Great British Life: Hinton St George where the punkies come out every last Thursday in OctoberHinton St George where the punkies come out every last Thursday in October (Image: Nick Chipchase)

Other (current) Somerset customs and festivals

January 17 – Wassailing takes place on/around Old Twelfth Night with much cider drinking.

February – Shepton festival to celebrate ‘snowdrop king’ James Allen with snowdrop planting.

April – The Mells Daffodil Festival features around 150 street stalls, live music etc.

May 11 – Somerset Day, a date marking Alfred the Great’s victory at Eddington (878).

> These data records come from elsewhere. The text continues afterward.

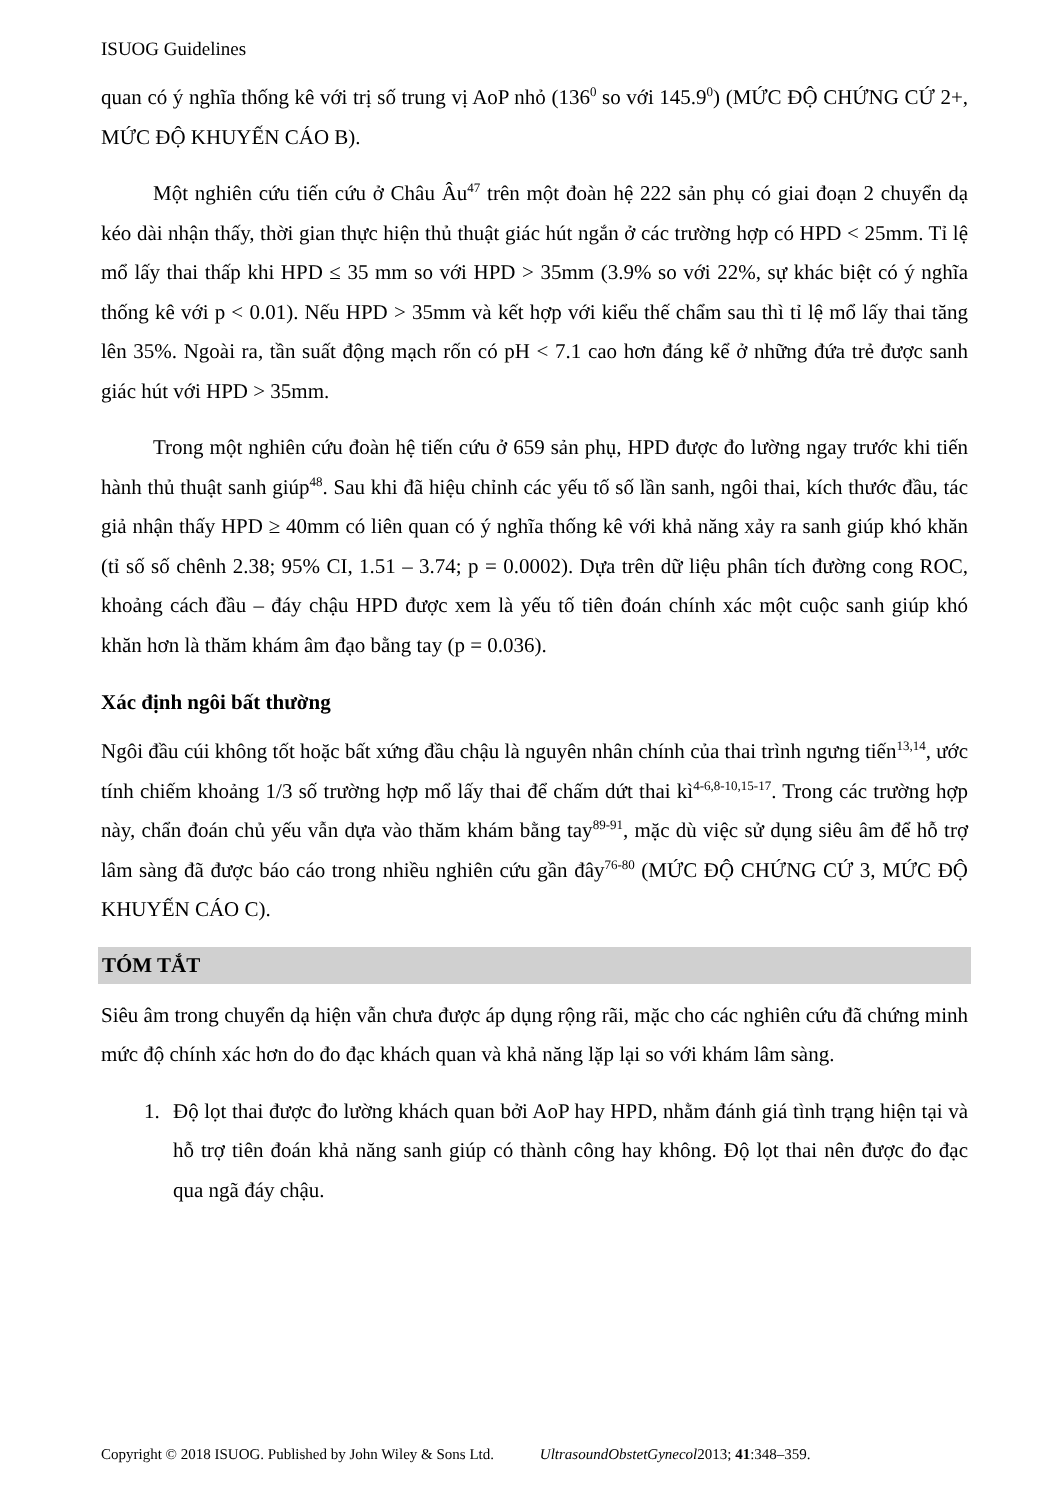ISUOG Guidelines
quan có ý nghĩa thống kê với trị số trung vị AoP nhỏ (136<sup>0</sup> so với 145.9<sup>0</sup>) (MỨC ĐỘ CHỨNG CỨ 2+, MỨC ĐỘ KHUYẾN CÁO B).
Một nghiên cứu tiến cứu ở Châu Âu<sup>47</sup> trên một đoàn hệ 222 sản phụ có giai đoạn 2 chuyển dạ kéo dài nhận thấy, thời gian thực hiện thủ thuật giác hút ngắn ở các trường hợp có HPD < 25mm. Tỉ lệ mổ lấy thai thấp khi HPD ≤ 35 mm so với HPD > 35mm (3.9% so với 22%, sự khác biệt có ý nghĩa thống kê với p < 0.01). Nếu HPD > 35mm và kết hợp với kiểu thế chẩm sau thì tỉ lệ mổ lấy thai tăng lên 35%. Ngoài ra, tần suất động mạch rốn có pH < 7.1 cao hơn đáng kể ở những đứa trẻ được sanh giác hút với HPD > 35mm.
Trong một nghiên cứu đoàn hệ tiến cứu ở 659 sản phụ, HPD được đo lường ngay trước khi tiến hành thủ thuật sanh giúp<sup>48</sup>. Sau khi đã hiệu chỉnh các yếu tố số lần sanh, ngôi thai, kích thước đầu, tác giả nhận thấy HPD ≥ 40mm có liên quan có ý nghĩa thống kê với khả năng xảy ra sanh giúp khó khăn (tỉ số số chênh 2.38; 95% CI, 1.51 – 3.74; p = 0.0002). Dựa trên dữ liệu phân tích đường cong ROC, khoảng cách đầu – đáy chậu HPD được xem là yếu tố tiên đoán chính xác một cuộc sanh giúp khó khăn hơn là thăm khám âm đạo bằng tay (p = 0.036).
Xác định ngôi bất thường
Ngôi đầu cúi không tốt hoặc bất xứng đầu chậu là nguyên nhân chính của thai trình ngưng tiến<sup>13,14</sup>, ước tính chiếm khoảng 1/3 số trường hợp mổ lấy thai để chấm dứt thai kì<sup>4-6,8-10,15-17</sup>. Trong các trường hợp này, chẩn đoán chủ yếu vẫn dựa vào thăm khám bằng tay<sup>89-91</sup>, mặc dù việc sử dụng siêu âm để hỗ trợ lâm sàng đã được báo cáo trong nhiều nghiên cứu gần đây<sup>76-80</sup> (MỨC ĐỘ CHỨNG CỨ 3, MỨC ĐỘ KHUYẾN CÁO C).
TÓM TẮT
Siêu âm trong chuyển dạ hiện vẫn chưa được áp dụng rộng rãi, mặc cho các nghiên cứu đã chứng minh mức độ chính xác hơn do đo đạc khách quan và khả năng lặp lại so với khám lâm sàng.
1. Độ lọt thai được đo lường khách quan bởi AoP hay HPD, nhằm đánh giá tình trạng hiện tại và hỗ trợ tiên đoán khả năng sanh giúp có thành công hay không. Độ lọt thai nên được đo đạc qua ngã đáy chậu.
Copyright © 2018 ISUOG. Published by John Wiley & Sons Ltd. UltrasoundObstetGynecol2013; 41:348–359.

June – The five-day Glastonbury music festival that was founded in 1970.

August – The Wells Moat Boat Races take place on the moat of the Bishop’s Palace.

November – The Somerset County Guy Fawkes Carnival Association Circuit sees a procession of colourful carnival floats.

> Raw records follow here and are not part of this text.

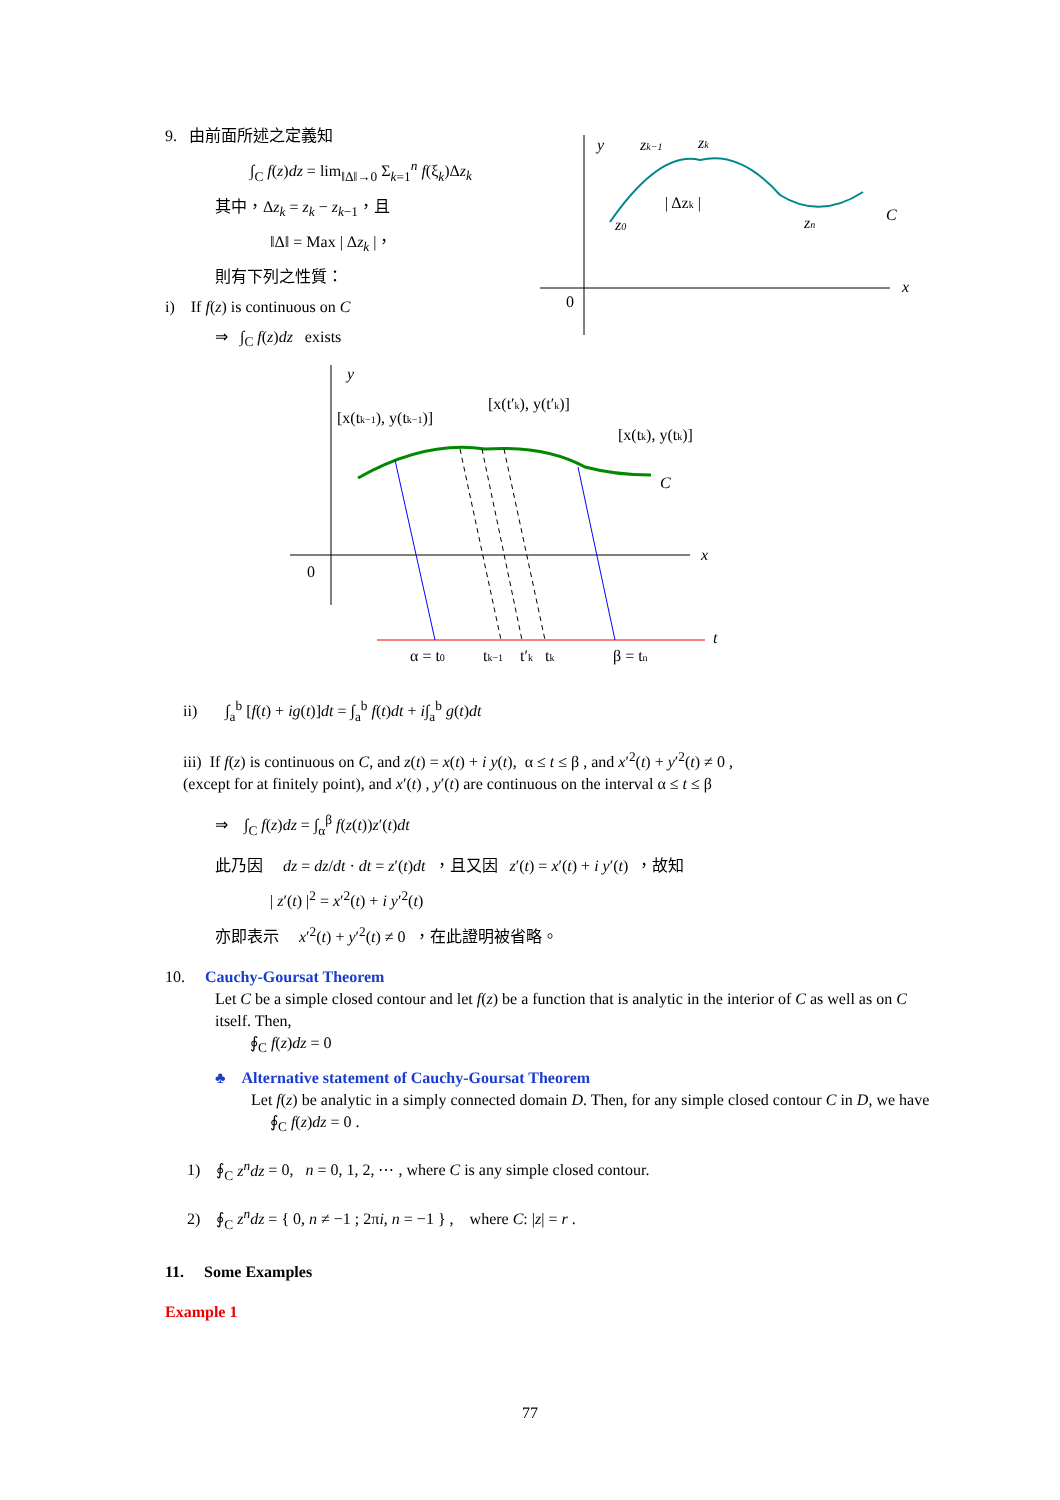9. 由前面所述之定義知
∫<sub>C</sub> f(z)dz = lim<sub>‖Δ‖→0</sub> Σ<sub>k=1</sub><sup>n</sup> f(ξ<sub>k</sub>)Δz<sub>k</sub>
其中，Δz<sub>k</sub> = z<sub>k</sub> − z<sub>k−1</sub>，且
‖Δ‖ = Max | Δz<sub>k</sub> |，
則有下列之性質：
i) If f(z) is continuous on C
⇒ ∫<sub>C</sub> f(z)dz exists
y
x
0
zk−1
zk
| Δzk |
z0
zn
C
y
x
0
t
[x(tk−1), y(tk−1)]
[x(t′k), y(t′k)]
[x(tk), y(tk)]
C
α = t0
tk−1
t′k
tk
β = tn
ii) ∫<sub>a</sub><sup>b</sup> [f(t) + ig(t)]dt = ∫<sub>a</sub><sup>b</sup> f(t)dt + i∫<sub>a</sub><sup>b</sup> g(t)dt
iii) If f(z) is continuous on C, and z(t) = x(t) + i y(t), α ≤ t ≤ β , and x′<sup>2</sup>(t) + y′<sup>2</sup>(t) ≠ 0 ,
(except for at finitely point), and x′(t) , y′(t) are continuous on the interval α ≤ t ≤ β
⇒ ∫<sub>C</sub> f(z)dz = ∫<sub>α</sub><sup>β</sup> f(z(t))z′(t)dt
此乃因 dz = dz/dt · dt = z′(t)dt ，且又因 z′(t) = x′(t) + i y′(t) ，故知
| z′(t) |<sup>2</sup> = x′<sup>2</sup>(t) + i y′<sup>2</sup>(t)
亦即表示 x′<sup>2</sup>(t) + y′<sup>2</sup>(t) ≠ 0 ，在此證明被省略。
10. Cauchy-Goursat Theorem
Let C be a simple closed contour and let f(z) be a function that is analytic in the interior of C as well as on C itself. Then,
∮<sub>C</sub> f(z)dz = 0
♣ Alternative statement of Cauchy-Goursat Theorem
Let f(z) be analytic in a simply connected domain D. Then, for any simple closed contour C in D, we have
∮<sub>C</sub> f(z)dz = 0 .
1) ∮<sub>C</sub> z<sup>n</sup>dz = 0, n = 0, 1, 2, ⋯ , where C is any simple closed contour.
2) ∮<sub>C</sub> z<sup>n</sup>dz = { 0, n ≠ −1 ; 2πi, n = −1 } , where C: |z| = r .
11. Some Examples
Example 1
77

Kilmersdon – You can climb the Jack and Jill Hill any day of the year.

Other Somerset customs (Historic)

January 5/6 – The ashen faggot was burned on old Christmas Eve (Twelfth Night).

March – Frumenty (wheat boiled in milk) was sold by women at Weston-super-Mare market

Nearest Sunday to September 1 – ‘Crabbing the parson’ at Hawkridge (lobbing crab apples).

Christmas – William Holland, parson of Overstowey (1799-1819) entertained his parishioners.


The Julian Calendar was replaced by the Gregorian Calendar in 1752 with a ‘loss’ of 11 days. Old Midsummer’s Day, for example, was on July 5, whereas today it falls on June 24.